(GIVEN DATA)

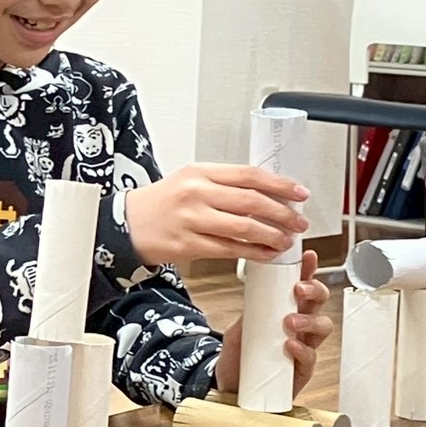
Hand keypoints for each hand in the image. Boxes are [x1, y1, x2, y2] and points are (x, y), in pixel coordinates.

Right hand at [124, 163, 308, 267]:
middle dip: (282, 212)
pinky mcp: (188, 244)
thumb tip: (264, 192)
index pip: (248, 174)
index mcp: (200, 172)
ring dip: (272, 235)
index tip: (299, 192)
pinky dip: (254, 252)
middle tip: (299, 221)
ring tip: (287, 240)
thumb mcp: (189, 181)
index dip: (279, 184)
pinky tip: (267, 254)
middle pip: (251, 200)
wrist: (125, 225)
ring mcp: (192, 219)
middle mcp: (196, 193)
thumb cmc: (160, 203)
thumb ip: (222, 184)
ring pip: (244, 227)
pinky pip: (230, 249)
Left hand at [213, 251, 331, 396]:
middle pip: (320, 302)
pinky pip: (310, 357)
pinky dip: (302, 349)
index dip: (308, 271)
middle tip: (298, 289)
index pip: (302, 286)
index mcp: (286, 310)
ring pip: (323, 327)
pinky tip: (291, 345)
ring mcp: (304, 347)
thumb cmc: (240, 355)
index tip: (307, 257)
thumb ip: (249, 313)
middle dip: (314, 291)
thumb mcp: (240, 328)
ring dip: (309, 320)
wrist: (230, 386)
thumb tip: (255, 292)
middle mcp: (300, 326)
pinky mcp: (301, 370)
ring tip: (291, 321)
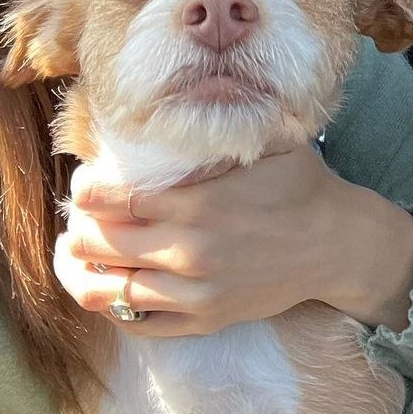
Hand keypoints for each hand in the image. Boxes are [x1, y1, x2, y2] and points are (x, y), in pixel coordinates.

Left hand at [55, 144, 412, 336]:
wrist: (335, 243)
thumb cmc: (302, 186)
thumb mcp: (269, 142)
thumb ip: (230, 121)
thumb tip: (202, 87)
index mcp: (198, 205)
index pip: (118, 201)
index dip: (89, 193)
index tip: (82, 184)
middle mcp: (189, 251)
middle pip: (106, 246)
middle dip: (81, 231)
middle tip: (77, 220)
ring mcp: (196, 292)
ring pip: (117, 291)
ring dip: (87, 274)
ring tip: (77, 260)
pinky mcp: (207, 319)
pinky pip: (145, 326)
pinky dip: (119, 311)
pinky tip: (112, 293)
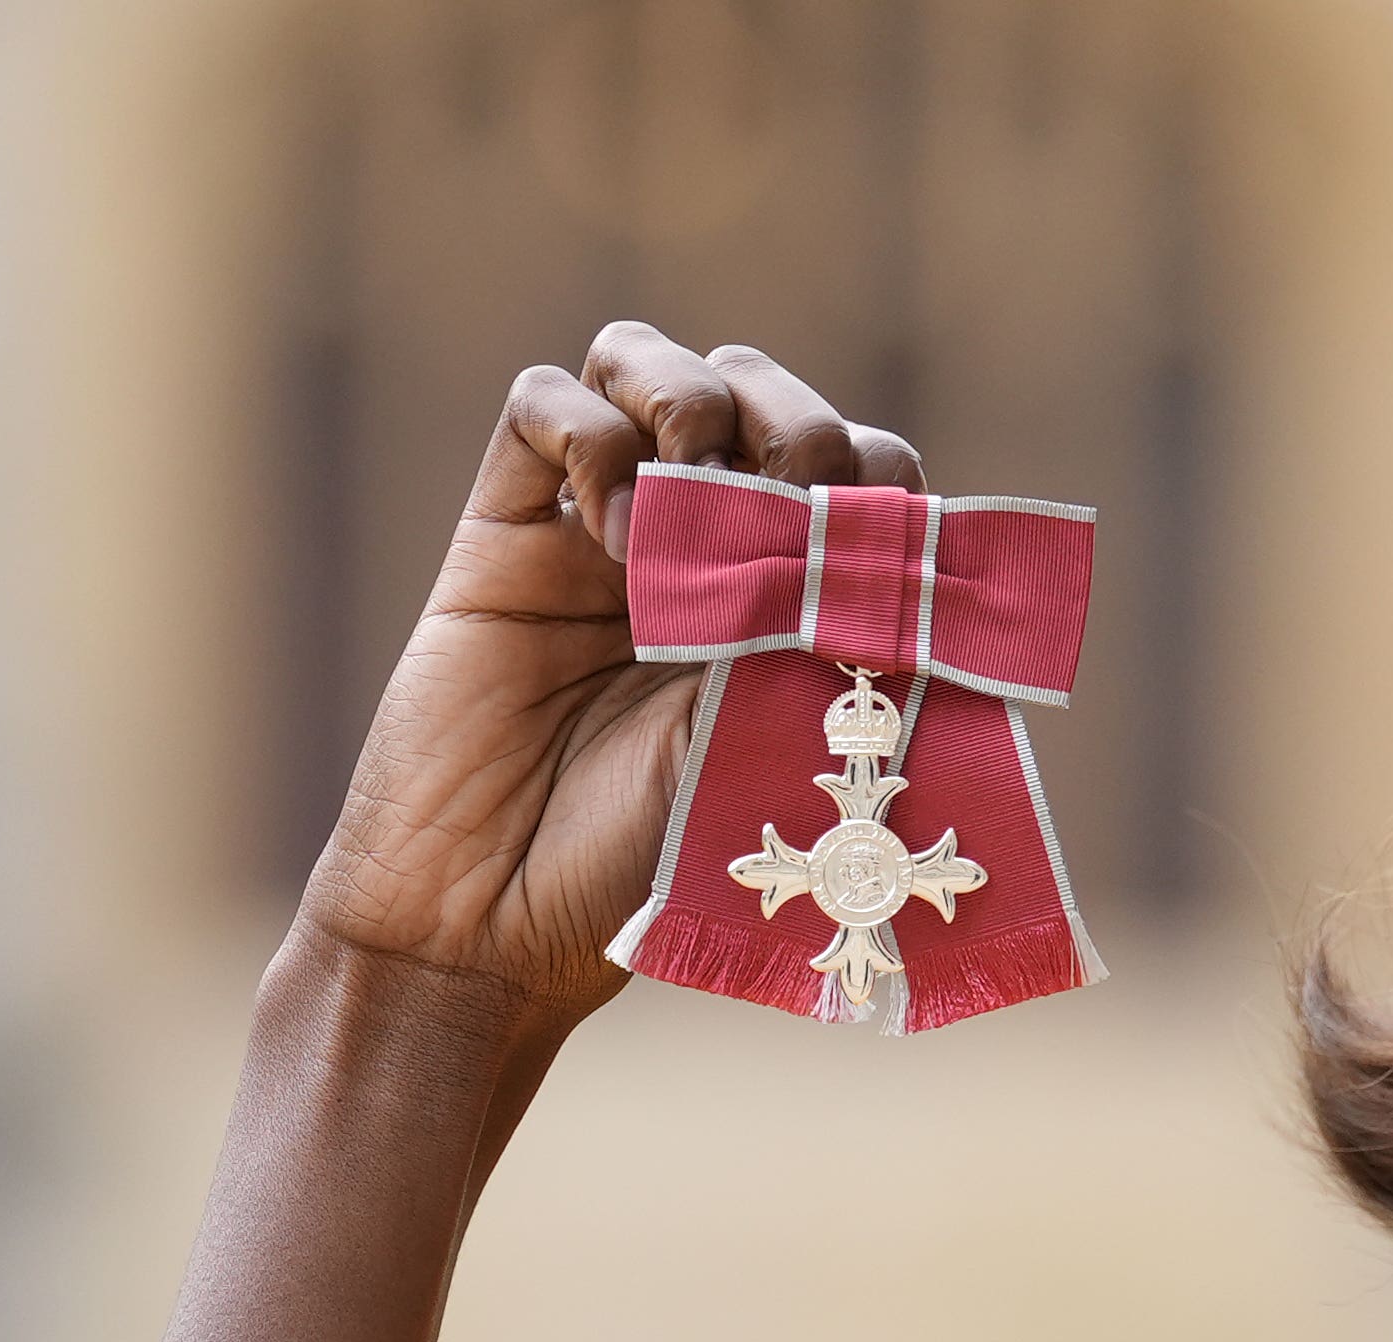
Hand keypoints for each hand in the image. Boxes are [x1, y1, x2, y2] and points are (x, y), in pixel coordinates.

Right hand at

(End GIVEN DATA)
(GIVEN DATA)

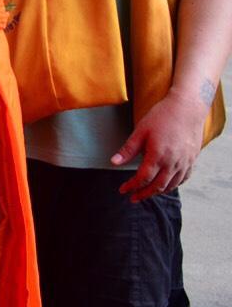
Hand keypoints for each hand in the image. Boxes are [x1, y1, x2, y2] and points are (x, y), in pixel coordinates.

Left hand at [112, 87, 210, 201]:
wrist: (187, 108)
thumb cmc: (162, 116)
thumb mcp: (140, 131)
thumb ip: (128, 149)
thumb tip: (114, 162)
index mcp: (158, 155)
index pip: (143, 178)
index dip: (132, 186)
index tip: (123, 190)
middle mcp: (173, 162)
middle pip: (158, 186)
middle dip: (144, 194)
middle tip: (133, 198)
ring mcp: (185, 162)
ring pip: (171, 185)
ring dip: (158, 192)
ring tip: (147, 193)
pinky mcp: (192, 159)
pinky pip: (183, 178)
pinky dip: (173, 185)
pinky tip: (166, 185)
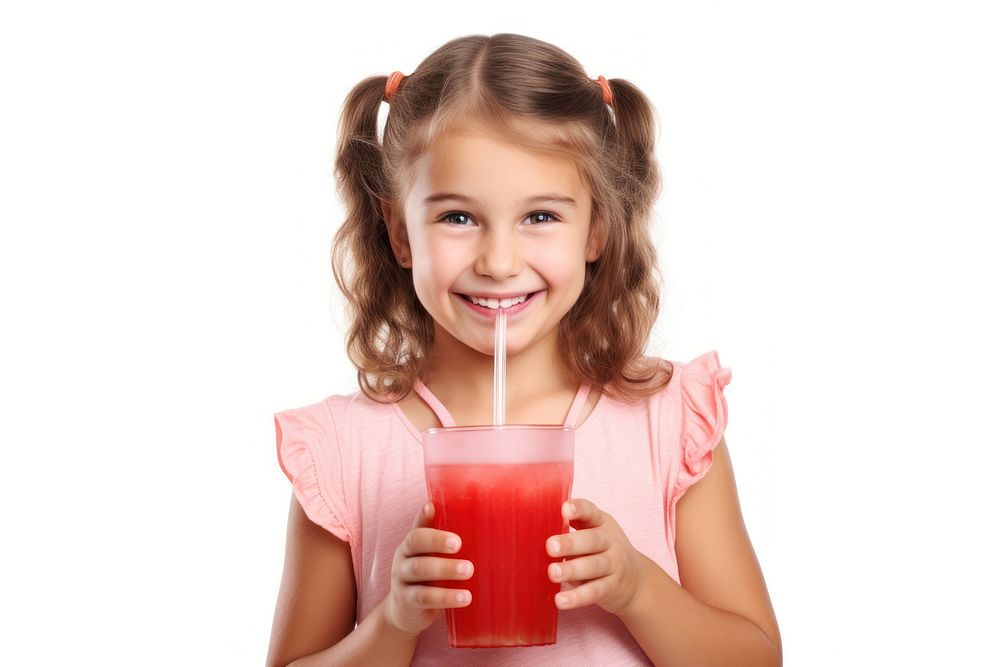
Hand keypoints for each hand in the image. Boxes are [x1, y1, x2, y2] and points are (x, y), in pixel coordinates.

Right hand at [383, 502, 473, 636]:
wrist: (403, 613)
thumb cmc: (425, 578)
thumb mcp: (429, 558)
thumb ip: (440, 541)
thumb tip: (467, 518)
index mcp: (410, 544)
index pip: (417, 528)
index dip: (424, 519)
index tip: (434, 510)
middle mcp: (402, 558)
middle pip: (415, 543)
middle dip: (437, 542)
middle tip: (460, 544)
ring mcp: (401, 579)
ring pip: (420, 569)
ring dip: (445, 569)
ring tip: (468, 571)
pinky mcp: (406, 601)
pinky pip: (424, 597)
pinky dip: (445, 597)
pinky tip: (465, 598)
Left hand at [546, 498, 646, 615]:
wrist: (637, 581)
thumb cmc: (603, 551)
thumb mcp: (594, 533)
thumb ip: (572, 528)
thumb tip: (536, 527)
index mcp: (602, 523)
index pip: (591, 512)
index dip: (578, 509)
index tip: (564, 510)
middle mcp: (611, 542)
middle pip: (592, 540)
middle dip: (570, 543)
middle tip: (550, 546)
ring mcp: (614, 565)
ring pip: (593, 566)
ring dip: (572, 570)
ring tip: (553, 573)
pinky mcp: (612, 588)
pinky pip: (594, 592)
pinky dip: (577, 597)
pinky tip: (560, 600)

(End GIVEN DATA)
(GIVEN DATA)

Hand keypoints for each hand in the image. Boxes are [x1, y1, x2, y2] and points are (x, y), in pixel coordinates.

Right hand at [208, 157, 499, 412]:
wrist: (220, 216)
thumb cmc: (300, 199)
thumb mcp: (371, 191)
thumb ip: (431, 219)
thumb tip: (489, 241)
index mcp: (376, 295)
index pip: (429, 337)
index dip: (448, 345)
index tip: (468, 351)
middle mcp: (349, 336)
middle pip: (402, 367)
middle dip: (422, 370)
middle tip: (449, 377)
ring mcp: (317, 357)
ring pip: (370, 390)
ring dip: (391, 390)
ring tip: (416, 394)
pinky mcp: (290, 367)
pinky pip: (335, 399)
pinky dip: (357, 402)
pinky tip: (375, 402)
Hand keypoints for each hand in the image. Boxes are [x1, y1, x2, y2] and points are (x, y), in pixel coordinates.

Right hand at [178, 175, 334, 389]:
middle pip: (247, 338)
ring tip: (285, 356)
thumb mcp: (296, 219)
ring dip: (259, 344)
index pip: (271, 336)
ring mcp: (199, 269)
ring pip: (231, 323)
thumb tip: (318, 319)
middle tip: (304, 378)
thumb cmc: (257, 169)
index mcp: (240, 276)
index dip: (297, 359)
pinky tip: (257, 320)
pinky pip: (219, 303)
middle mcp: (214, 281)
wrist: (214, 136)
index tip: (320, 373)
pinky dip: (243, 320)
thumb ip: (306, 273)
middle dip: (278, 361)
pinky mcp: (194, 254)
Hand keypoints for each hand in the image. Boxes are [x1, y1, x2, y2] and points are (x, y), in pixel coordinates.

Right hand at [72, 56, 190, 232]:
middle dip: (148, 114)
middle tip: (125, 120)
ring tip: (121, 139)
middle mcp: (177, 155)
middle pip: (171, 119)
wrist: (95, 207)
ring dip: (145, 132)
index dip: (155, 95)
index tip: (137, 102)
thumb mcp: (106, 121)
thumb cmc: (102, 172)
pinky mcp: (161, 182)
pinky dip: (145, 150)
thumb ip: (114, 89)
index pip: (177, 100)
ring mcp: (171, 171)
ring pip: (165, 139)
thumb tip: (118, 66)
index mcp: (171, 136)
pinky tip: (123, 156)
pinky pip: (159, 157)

(End GIVEN DATA)

## WORK REQUEST
Beginning at the line with "pinky pip: (335, 399)" and stopping after the line with "ring tip: (285, 356)", please write out every line of the data above exactly and nothing else.

## RESPONSE AREA
pinky pip: (335, 399)
pinky dip: (357, 402)
pinky tip: (375, 402)
Hand keypoints for each hand in the image. Boxes are [x1, y1, x2, y2] and points are (x, y), in pixel coordinates.

Right hand at [178, 175, 334, 389]:
middle pip: (247, 338)
ring tip: (285, 356)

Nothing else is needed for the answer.